Automated Map Reading: Image based localisation in 2-D maps using binary semantic descriptors
Pilailuck Panphattarasap and Andrew Calway
We investigate techniques for linking images to 2-D cartographic maps. Given an image taken within an urban environment, say, we want to determine where the image was taken on a 2-D map. This is an intriguing problem, not least because it is something that humans do well, albeit with varying degrees of ability. Very often people will refer to a pictorial map to work out where they are based upon what they see around them. Of course, the advent of GPS and applications such as Google Maps means that localisation has been automated, but this relies on an external infrastructure and is also within a highly metric framework, defined in terms of coordinates and physical distances. In contrast, humans appear to relate to places and location using visual semantics (go down the road and turn left), and so one of the aims of this work is to make progress in linking visual data to those forms of description and representation.

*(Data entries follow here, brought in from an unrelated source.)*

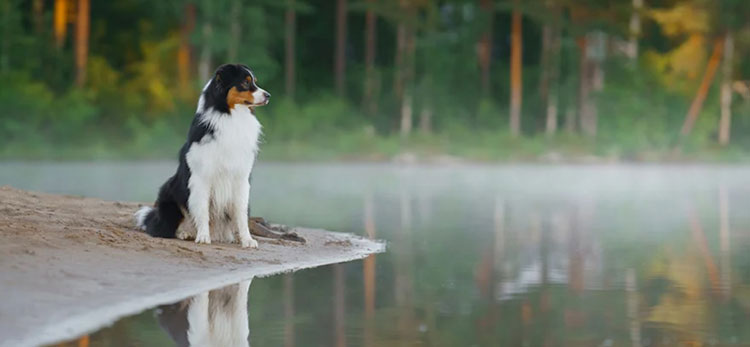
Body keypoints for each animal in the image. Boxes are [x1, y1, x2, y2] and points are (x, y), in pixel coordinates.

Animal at [137, 64, 272, 249]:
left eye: (254, 82)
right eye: (245, 83)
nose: (268, 96)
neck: (231, 117)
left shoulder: (241, 178)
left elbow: (241, 214)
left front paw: (247, 239)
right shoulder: (201, 177)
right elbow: (202, 210)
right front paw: (203, 236)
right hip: (169, 193)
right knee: (166, 227)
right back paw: (185, 233)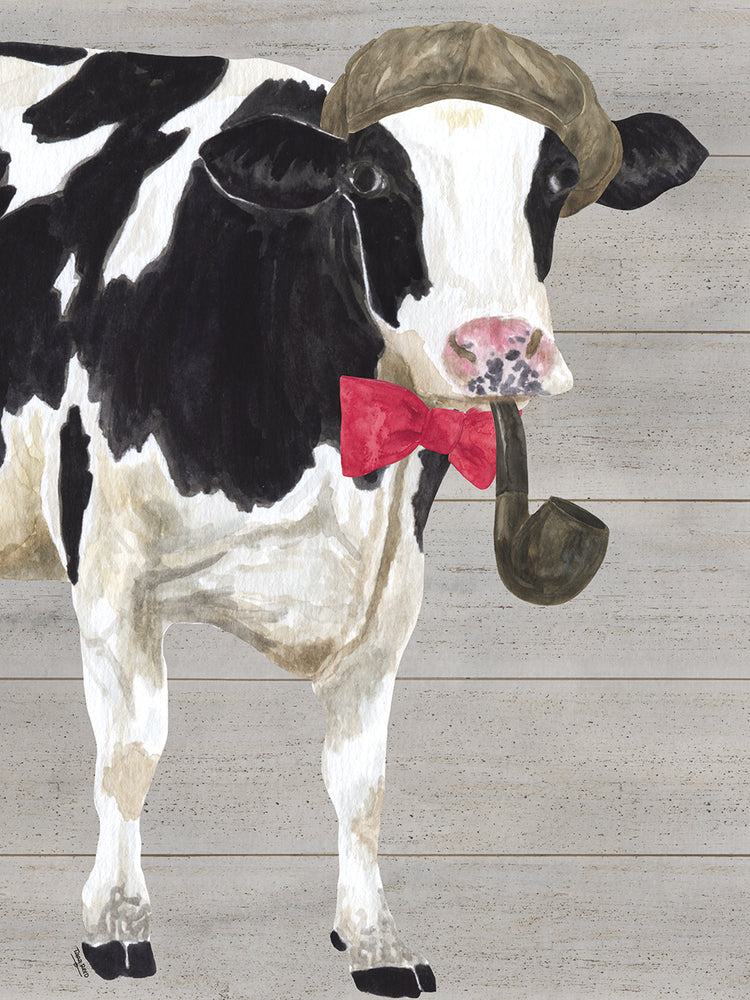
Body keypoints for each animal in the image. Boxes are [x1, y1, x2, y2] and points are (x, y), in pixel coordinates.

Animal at [0, 23, 706, 997]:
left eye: (558, 177)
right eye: (370, 178)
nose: (500, 349)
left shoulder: (391, 588)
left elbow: (359, 783)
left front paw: (375, 942)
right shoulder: (108, 566)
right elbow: (130, 757)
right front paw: (113, 927)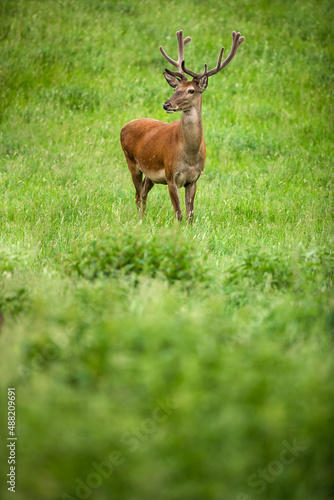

Binary Semantic Descriptors (BSD). A key element of the work is the representation of individual places. This is based on a simple binary descriptor indicating the presence or otherwise of semantic features. In this initial exploratory work we opted to use two such features: gaps between buildings and road junctions. Both are ubiquitous in urban environments and importantly, can be extracted from many forms of 2-D maps. It also turns out that with suitable training data classifiers can be built to detect the presence of such features in images. As indicated above, we represent a given place by a 4-bit descriptor, indicating the presence (1) or otherwise (0) of a junction in the forwarded and backward directions and a building gaps in the left and right directions. Descriptors can readily be extracted from a vectorised 2-D map (we use OpenStreetMap (OSM)) and estimated from images taken in each direction using binary classifiers (see below). We call these binary semantic descriptors (BSD).
Not surprisingly, such descriptors are not sufficiently discriminative to identify an individual location - many locations will have similar BSDs. This leads to the second key element of our approach. It turns out that if BSDs are computed sequentially along a route (we used regular intervals with approximately 10m spacing), then the binary pattern created by concatenating the BSDs quickly becomes very discriminative. In our case this reflects the fact that the pattern of gaps between buildings and presence of junctions becomes more unique as a route is extended, leading to a unique representation once a certain route length is reached. On average we found this to be around 200m. As illustrated above, such route BSDs are basis of our localisation algorithm - 360 degree images are collected at regular intervals along a route and the concatenation of the BSDs estimated from binary classfiers is compared with groundtruth route BSDs computed from a vectorised 2-D map to give localisation.
We evaluated the approach using Google Streetview image data and OSM 2-D maps. Full details can be found in the publication given above. In summary, as the graph below illustrates, we found that for a typical urban environment over 80% successful localisation can be achieved after approximately 400m using route BSDs alone and after 200m when combining route BSDs with turn information (left or right turn patterns along a route - note that turn patterns alone provided very little localisation information). An example of successful localisation can be scene in the video, where the orange circle indicates the groundtruth location and the changing colours indicate estimates of location certainty, with red representing high certainty. Note that once localisation is confirmed, then the route length can be fixed and the successful additioon/removal of BSds enables localisation to continue in real-time.